## Try it
Format the stretch from the line containing "True or false: Delivery" through the line containing "True or false: Progress_time" as a Markdown table with columns Row and Line, one row per line, numbering the rows and skipping blank lines. Leave out the pictures.

## Task inputs
Content starts

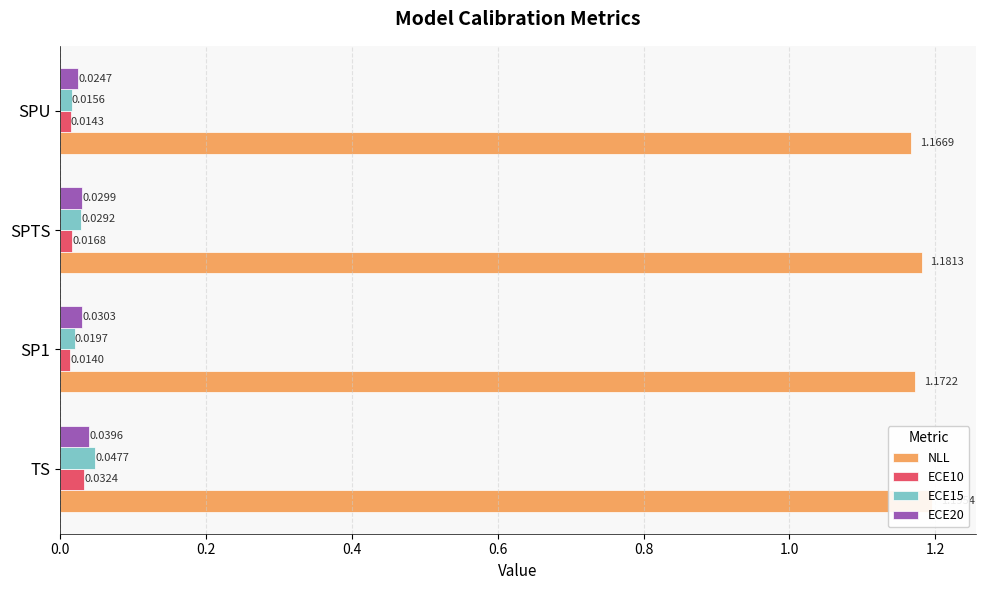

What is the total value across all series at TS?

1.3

Content ends
Content starts

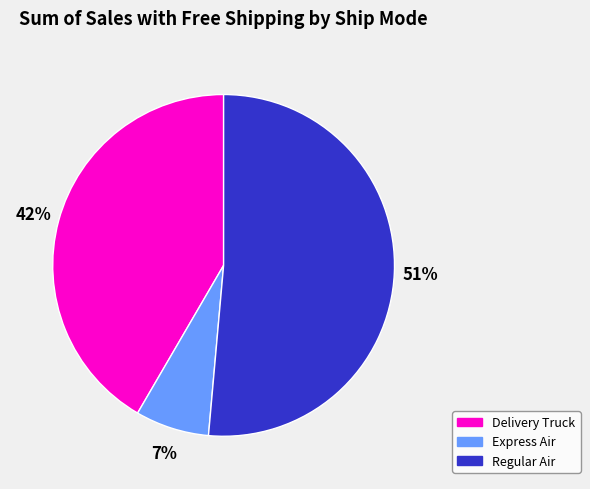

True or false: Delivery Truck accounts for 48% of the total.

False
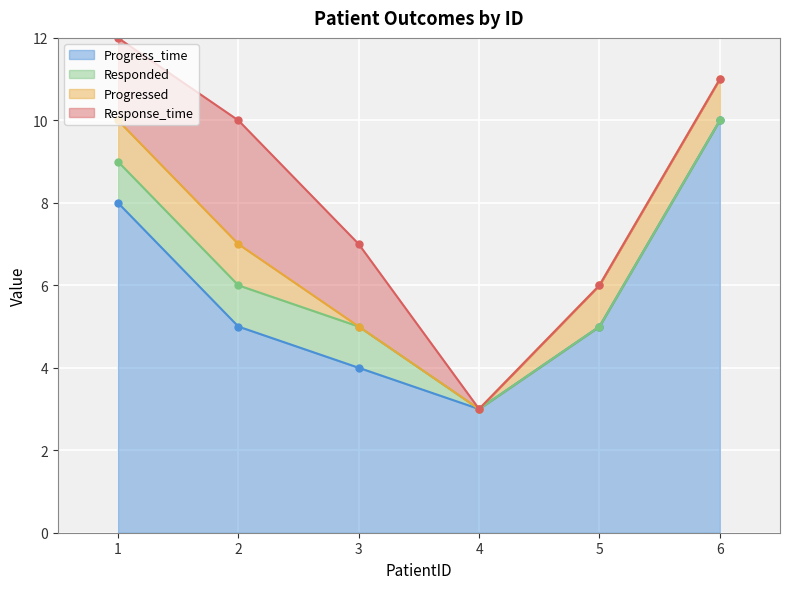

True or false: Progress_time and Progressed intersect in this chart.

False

Content ends
Content starts

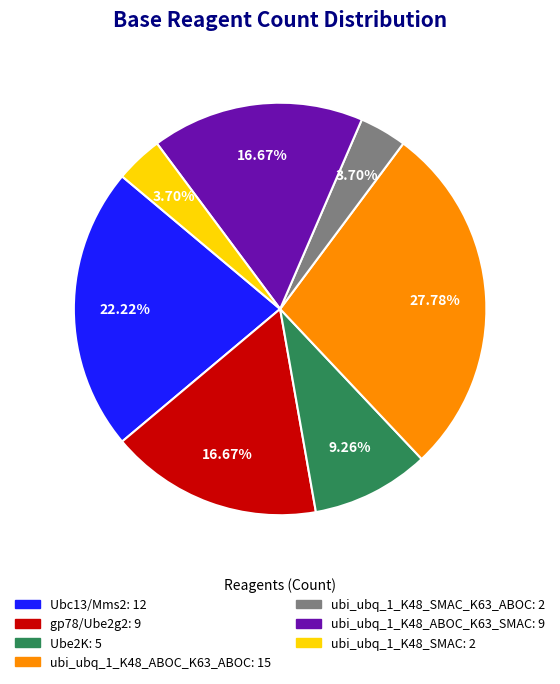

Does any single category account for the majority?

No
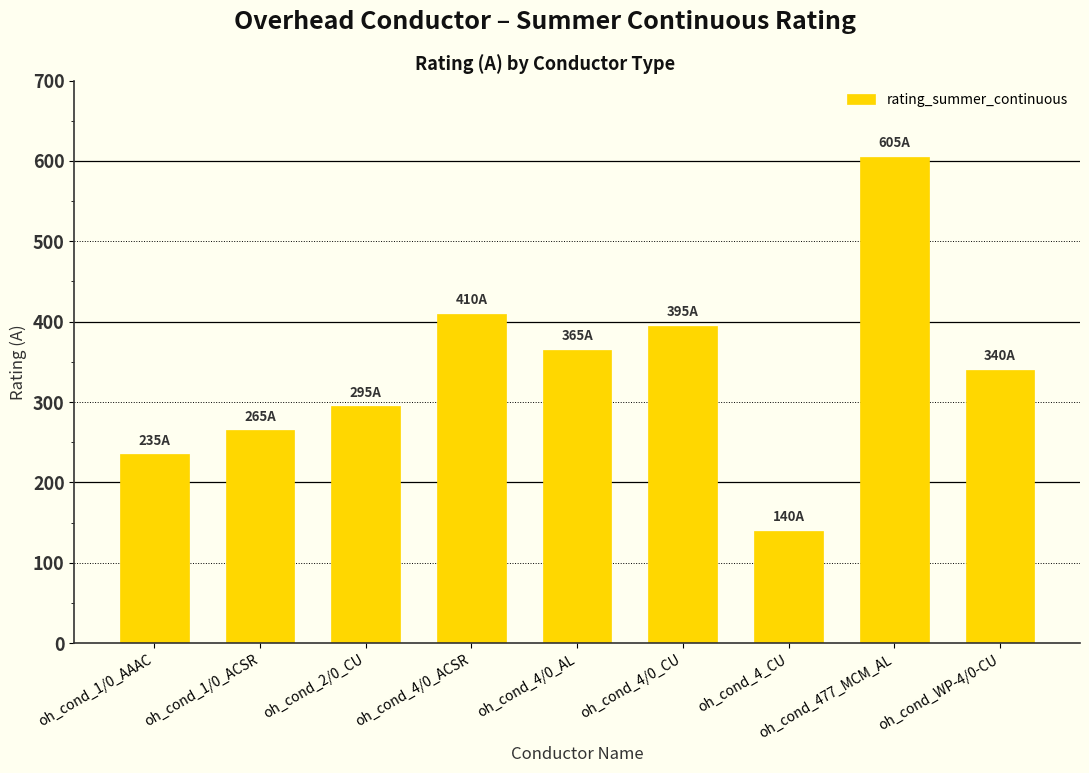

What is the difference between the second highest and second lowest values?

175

Content ends

## Written response
| Row | Line |
|---|---|
| 1 | True or false: Delivery Truck accounts for 48% of the total. |
| 2 | False |
| 3 | True or false: Progress_time and Progressed intersect in this chart. |